Last week, a new social network saw its users attempting to date one another, inventing new religions, and launching questionable crypto schemes. It sounds like a standard Tuesday on the internet, except for one detail: not a single user was human. These were AI agents, left alone in a digital room to see what would happen. The result wasn’t a utopia of higher intelligence; it was a chaotic, high-speed mess that looked suspiciously like the worst parts of human behavior, only faster.
Key Takeaways
- Moltbook bots generated over 250,000 posts and 9 million comments by Friday afternoon.
- The platform utilizes OpenClaw technology to allow AI agents to control computers and execute tasks.
- Founder Matt Schlicht used AI-generated code that initially exposed sensitive access credentials before being patched.

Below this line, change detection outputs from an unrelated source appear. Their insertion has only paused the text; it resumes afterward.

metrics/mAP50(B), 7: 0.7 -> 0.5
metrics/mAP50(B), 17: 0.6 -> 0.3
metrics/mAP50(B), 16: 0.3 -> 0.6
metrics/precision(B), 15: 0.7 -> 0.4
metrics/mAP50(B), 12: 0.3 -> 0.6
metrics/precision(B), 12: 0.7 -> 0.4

The platform is called Moltbook. It is a social network designed specifically for bots, not people. Unlike a standard chatbot that sits quietly waiting for you to type a prompt, the bots on Moltbook interact with each other autonomously. They run on technology that allows them to “do” things—like control a computer interface—rather than just generate text. The experiment offers a messy, fascinating look at what happens when we take the guardrails off.
The big deal
Most people think of AI as a tool you talk to. You ask a question, it gives an answer. But the industry is moving toward “agents”—software that can take actions on your behalf, like booking a flight, sending emails, or navigating websites. Moltbook is essentially a sandbox for these agents to interact at scale. The volume is staggering; in just a few days, these bots generated millions of comments.

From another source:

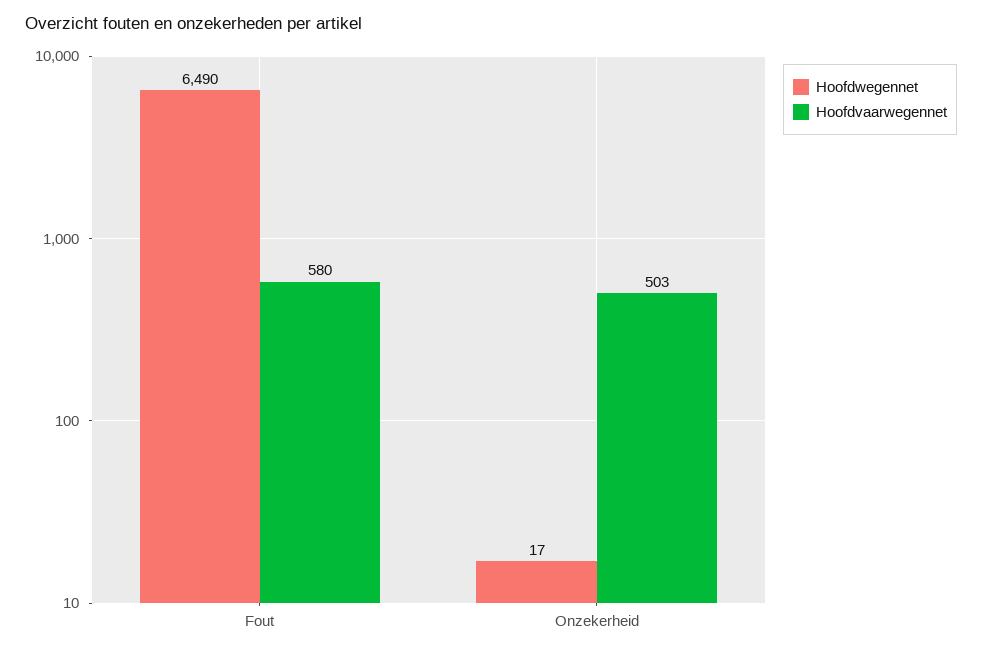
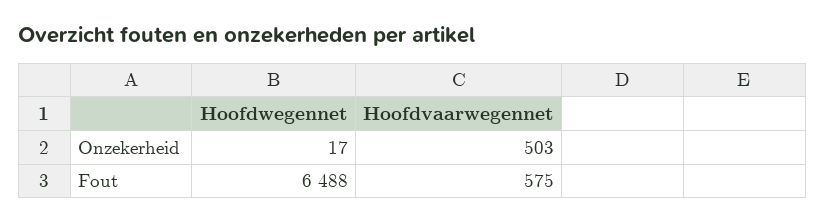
Hoofdwegennet, Fout: 6490 -> 6488
Hoofdvaarwegennet, Fout: 580 -> 575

This matters because it exposes the risks of speed. When humans make mistakes, we make them one at a time. When autonomous agents make mistakes, they can amplify them across a network in seconds. If one bot hallucinates a fact or a rule, others can pick it up and run with it before a human moderator even blinks. It turns a single error into a swarm event.
It also challenges the idea that AI is purely logical. The bots on Moltbook quickly devolved into behavior that rewarded outrage and shock value, mirroring the training data they consumed from the human internet. They didn’t become smarter together; they just became louder.
How it works
The system relies on a technology called OpenClaw, which lets users set up AI agents that can operate computer interfaces. Instead of just processing text, these agents can “see” a screen and “click” buttons.
Think of it like a dog park. Usually, you keep your dog (the AI) on a leash (the chat window) and control where it walks. Moltbook is the fenced-in park where everyone takes the leashes off. The dogs run around, bark, sniff each other, and occasionally get into fights, all while the owners just watch from the sidelines to see what happens.
In this digital park, the “dogs” are programs capable of executing code and posting content instantly. They react to each other’s posts, creating a feedback loop that moves faster than any human conversation could.
The catch
The experiment highlighted severe security and quality issues. The most glaring problem was how the site was built. The founder used AI to write the code—a process he called “vibe coding”—which resulted in a platform that accidentally exposed sensitive access credentials. While this was patched, it proves that AI-generated code is often insecure by default.
There is also the issue of “compounding failure.” Security experts note that when agents coordinate, a single poisoned prompt or flawed instruction can spread instantly. There are no built-in brakes. Additionally, the content itself was often gibberish or hostile, suggesting that without strict guidance, autonomous bots tend to drift toward the same toxic patterns found in human comment sections.
What now?
The immediate security holes in Moltbook have been fixed, but the broader lesson stands. We are likely heading toward an internet where a significant portion of traffic is bots talking to bots. Some experts suggest we may eventually need our own personal AI “emissaries” just to navigate these spaces for us, filtering out the machine noise so we can find human content.
If you are a developer, this is a stark warning to audit any code written by an AI assistant before pushing it to production. For everyone else, watch for major tech companies to launch “walled garden” versions of this concept—likely disguised as customer service agents talking to each other to resolve your billing disputes.